Start of RECORDED DATA
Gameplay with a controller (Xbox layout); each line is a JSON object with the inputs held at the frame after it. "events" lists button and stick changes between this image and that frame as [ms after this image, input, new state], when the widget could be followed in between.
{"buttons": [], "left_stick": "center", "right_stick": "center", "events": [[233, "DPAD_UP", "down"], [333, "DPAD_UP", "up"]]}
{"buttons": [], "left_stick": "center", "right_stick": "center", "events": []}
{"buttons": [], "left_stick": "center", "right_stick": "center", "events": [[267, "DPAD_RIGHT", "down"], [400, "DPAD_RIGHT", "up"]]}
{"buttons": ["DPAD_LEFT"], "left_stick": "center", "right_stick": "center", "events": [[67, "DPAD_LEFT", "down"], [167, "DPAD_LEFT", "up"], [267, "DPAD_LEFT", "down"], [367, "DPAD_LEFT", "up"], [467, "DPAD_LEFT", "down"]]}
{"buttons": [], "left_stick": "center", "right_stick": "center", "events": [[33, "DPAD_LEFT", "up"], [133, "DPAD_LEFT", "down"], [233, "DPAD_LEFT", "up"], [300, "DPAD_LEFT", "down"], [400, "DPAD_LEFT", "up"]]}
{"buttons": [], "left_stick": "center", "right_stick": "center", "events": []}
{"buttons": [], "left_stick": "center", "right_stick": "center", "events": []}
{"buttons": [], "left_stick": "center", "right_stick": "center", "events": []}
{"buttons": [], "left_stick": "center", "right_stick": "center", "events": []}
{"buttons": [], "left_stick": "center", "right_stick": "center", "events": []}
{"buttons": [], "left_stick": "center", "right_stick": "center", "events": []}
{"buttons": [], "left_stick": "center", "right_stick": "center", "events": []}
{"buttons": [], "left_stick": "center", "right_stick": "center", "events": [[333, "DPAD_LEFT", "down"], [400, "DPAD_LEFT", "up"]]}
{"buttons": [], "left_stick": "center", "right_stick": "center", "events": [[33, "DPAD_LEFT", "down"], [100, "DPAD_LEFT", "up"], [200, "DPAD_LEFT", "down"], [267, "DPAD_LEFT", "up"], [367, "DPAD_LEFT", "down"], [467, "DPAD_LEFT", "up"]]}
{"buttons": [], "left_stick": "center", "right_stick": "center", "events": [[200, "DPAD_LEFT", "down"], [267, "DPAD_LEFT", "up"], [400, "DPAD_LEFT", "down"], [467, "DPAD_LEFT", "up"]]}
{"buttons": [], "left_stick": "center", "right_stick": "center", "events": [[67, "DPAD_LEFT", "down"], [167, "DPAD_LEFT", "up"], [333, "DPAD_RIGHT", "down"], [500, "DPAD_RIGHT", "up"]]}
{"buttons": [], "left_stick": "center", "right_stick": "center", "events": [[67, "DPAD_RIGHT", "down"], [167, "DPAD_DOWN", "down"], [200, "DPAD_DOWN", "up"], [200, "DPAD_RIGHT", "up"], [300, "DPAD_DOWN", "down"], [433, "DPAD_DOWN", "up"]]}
End of RECORDED DATA
Each line of the records that contains the string "down" must be copied.

{"buttons": [], "left_stick": "center", "right_stick": "center", "events": [[233, "DPAD_UP", "down"], [333, "DPAD_UP", "up"]]}
{"buttons": [], "left_stick": "center", "right_stick": "center", "events": [[267, "DPAD_RIGHT", "down"], [400, "DPAD_RIGHT", "up"]]}
{"buttons": ["DPAD_LEFT"], "left_stick": "center", "right_stick": "center", "events": [[67, "DPAD_LEFT", "down"], [167, "DPAD_LEFT", "up"], [267, "DPAD_LEFT", "down"], [367, "DPAD_LEFT", "up"], [467, "DPAD_LEFT", "down"]]}
{"buttons": [], "left_stick": "center", "right_stick": "center", "events": [[33, "DPAD_LEFT", "up"], [133, "DPAD_LEFT", "down"], [233, "DPAD_LEFT", "up"], [300, "DPAD_LEFT", "down"], [400, "DPAD_LEFT", "up"]]}
{"buttons": [], "left_stick": "center", "right_stick": "center", "events": [[333, "DPAD_LEFT", "down"], [400, "DPAD_LEFT", "up"]]}
{"buttons": [], "left_stick": "center", "right_stick": "center", "events": [[33, "DPAD_LEFT", "down"], [100, "DPAD_LEFT", "up"], [200, "DPAD_LEFT", "down"], [267, "DPAD_LEFT", "up"], [367, "DPAD_LEFT", "down"], [467, "DPAD_LEFT", "up"]]}
{"buttons": [], "left_stick": "center", "right_stick": "center", "events": [[200, "DPAD_LEFT", "down"], [267, "DPAD_LEFT", "up"], [400, "DPAD_LEFT", "down"], [467, "DPAD_LEFT", "up"]]}
{"buttons": [], "left_stick": "center", "right_stick": "center", "events": [[67, "DPAD_LEFT", "down"], [167, "DPAD_LEFT", "up"], [333, "DPAD_RIGHT", "down"], [500, "DPAD_RIGHT", "up"]]}
{"buttons": [], "left_stick": "center", "right_stick": "center", "events": [[67, "DPAD_RIGHT", "down"], [167, "DPAD_DOWN", "down"], [200, "DPAD_DOWN", "up"], [200, "DPAD_RIGHT", "up"], [300, "DPAD_DOWN", "down"], [433, "DPAD_DOWN", "up"]]}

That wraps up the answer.